- **Text shown**

Chapter 912 Oregon Laws 2001
AN ACT
HB 3105
Relating to taxation;
creating new provisions; and amending ORS 308A.107.
Be It Enacted by the People of the State of Oregon:
SECTION 1.
Sections 2 and 3 of this 2001 Act are
added to and made a part of ORS chapter 315.
SECTION 2.
The Legislative Assembly declares that
the purpose of section 3 of this 2001 Act is to encourage taxpayers that have
riparian land in farm production to voluntarily remove the riparian land from
farm production and employ conservation practices applicable to the riparian
land that minimize contributions to undesirable water quality, habitat
degradation and stream bank erosion.
SECTION 3.
(1) As used in this section:
(a) “Crop” means the
total yearly production of an agricultural commodity, not including livestock,
that is harvested from a specified area.
(b) “Riparian land”

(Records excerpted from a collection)
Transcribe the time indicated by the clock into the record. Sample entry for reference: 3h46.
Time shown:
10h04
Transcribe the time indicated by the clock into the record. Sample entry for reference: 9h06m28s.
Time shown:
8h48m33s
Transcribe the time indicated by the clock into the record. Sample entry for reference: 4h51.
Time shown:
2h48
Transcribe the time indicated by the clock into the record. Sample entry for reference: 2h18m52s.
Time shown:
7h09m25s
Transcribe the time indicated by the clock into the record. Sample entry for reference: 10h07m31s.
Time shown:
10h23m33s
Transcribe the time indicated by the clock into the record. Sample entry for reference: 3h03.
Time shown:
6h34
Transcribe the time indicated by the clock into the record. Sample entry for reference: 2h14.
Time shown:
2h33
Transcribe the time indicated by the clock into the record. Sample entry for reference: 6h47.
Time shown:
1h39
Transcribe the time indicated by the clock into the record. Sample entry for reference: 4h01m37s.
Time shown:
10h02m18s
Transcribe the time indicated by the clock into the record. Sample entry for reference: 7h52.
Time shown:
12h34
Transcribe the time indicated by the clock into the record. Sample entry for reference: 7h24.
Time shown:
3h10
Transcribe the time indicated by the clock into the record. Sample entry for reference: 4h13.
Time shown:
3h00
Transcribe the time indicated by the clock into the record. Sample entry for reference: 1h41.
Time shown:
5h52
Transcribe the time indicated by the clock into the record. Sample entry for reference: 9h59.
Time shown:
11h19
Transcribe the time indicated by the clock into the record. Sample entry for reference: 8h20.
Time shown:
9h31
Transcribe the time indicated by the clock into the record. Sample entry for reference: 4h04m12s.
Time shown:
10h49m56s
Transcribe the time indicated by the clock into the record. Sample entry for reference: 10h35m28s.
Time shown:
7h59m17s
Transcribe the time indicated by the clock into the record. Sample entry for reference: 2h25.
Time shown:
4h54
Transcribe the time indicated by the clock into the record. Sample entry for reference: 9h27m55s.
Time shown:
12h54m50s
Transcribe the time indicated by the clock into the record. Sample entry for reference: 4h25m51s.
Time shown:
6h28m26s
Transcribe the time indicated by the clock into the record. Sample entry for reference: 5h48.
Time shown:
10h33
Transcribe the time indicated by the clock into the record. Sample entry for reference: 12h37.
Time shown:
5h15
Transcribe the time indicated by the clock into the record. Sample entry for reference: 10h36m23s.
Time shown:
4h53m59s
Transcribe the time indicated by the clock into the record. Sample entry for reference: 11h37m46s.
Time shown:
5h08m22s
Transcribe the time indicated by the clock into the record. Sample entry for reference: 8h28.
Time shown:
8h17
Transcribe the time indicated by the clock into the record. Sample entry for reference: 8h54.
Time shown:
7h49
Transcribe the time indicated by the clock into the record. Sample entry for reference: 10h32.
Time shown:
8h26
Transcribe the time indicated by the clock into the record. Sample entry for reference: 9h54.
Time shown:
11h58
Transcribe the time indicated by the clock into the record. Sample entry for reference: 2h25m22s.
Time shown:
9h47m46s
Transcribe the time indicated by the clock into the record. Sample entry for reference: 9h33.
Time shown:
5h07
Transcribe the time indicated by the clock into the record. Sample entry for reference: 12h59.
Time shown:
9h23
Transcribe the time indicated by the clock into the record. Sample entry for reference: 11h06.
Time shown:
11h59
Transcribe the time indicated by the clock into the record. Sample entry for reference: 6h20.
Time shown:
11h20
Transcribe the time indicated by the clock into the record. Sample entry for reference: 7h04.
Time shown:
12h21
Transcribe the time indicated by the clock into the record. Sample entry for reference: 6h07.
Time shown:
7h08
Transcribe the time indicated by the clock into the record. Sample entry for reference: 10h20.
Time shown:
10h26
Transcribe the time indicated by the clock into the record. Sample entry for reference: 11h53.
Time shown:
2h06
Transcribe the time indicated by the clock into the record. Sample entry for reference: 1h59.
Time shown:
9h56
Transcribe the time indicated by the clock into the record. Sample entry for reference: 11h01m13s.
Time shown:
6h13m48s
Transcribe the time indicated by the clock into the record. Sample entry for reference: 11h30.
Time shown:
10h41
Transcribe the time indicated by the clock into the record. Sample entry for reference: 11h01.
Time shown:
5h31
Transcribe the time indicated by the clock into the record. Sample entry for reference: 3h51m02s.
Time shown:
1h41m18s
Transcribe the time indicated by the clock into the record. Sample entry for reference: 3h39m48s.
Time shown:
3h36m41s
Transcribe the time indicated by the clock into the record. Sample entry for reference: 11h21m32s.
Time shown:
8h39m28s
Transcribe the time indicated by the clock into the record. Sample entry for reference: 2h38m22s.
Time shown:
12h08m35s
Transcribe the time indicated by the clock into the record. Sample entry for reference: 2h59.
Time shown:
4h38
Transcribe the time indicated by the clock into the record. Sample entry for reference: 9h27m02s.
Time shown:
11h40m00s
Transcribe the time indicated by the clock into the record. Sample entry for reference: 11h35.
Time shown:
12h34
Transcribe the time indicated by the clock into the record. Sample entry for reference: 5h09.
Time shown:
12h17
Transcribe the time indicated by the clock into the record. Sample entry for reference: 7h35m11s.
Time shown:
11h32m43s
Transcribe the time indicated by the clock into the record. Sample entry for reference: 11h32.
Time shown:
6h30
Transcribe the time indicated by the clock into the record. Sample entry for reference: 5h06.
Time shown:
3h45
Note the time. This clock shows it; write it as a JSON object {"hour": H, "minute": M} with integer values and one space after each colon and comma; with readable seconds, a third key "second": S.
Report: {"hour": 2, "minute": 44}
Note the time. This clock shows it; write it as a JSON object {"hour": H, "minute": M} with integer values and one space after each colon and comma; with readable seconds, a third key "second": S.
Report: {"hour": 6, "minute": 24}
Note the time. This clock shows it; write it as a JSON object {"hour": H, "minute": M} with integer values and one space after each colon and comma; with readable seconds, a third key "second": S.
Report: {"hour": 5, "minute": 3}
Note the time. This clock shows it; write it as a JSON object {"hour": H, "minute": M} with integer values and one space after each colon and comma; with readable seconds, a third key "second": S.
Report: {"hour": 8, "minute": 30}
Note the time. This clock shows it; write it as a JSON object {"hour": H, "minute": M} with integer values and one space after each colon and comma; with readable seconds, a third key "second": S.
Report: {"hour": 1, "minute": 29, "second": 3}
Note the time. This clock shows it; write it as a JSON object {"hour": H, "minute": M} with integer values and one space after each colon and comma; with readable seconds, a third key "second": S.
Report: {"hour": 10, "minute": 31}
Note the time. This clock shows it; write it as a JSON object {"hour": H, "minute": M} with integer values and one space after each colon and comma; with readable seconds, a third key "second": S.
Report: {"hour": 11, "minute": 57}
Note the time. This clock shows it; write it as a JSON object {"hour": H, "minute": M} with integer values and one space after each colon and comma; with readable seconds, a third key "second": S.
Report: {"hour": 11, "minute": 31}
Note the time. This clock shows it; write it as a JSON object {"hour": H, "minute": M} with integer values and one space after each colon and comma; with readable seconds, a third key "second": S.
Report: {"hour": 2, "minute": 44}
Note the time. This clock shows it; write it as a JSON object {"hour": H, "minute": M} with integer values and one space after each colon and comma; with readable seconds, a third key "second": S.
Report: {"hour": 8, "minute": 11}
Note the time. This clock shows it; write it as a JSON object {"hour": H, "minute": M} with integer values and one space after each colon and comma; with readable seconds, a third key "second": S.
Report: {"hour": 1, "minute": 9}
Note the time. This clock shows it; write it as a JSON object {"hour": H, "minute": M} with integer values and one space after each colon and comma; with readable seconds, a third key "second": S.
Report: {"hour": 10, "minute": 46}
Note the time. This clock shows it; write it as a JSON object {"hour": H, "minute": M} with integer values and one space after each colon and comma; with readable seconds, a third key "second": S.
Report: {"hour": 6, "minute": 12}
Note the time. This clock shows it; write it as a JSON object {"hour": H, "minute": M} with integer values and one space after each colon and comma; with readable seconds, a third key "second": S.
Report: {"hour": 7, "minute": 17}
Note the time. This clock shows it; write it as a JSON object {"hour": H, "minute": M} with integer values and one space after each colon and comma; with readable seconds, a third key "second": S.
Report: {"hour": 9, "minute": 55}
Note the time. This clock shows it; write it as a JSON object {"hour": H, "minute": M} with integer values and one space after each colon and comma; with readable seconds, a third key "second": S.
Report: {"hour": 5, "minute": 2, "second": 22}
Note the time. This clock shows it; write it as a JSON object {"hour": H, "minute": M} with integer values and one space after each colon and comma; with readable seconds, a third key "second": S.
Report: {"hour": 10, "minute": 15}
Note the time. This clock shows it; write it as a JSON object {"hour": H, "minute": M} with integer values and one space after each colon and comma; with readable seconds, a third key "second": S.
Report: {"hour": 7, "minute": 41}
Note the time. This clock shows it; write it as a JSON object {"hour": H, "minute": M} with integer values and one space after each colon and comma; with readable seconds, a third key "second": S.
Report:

- **Requests**
#1 In the Oregon tax act:
(a) What is the bill number?
(b) Which ORS chapter are sections 2 and 3 added to?
(c) What does the definition of "crop" leave out?
#2 Rewrite the Oregon tax act starting with "The Legislative Assembly" and going on through "stream bank erosion.", with "voluntarily" replaced by "willingly".

- **Expected results**
#1
(a) HB 3105
(b) ORS chapter 315
(c) Livestock

#2
The Legislative Assembly declares that
the purpose of section 3 of this 2001 Act is to encourage taxpayers that have
riparian land in farm production to willingly remove the riparian land from
farm production and employ conservation practices applicable to the riparian
land that minimize contributions to undesirable water quality, habitat
degradation and stream bank erosion.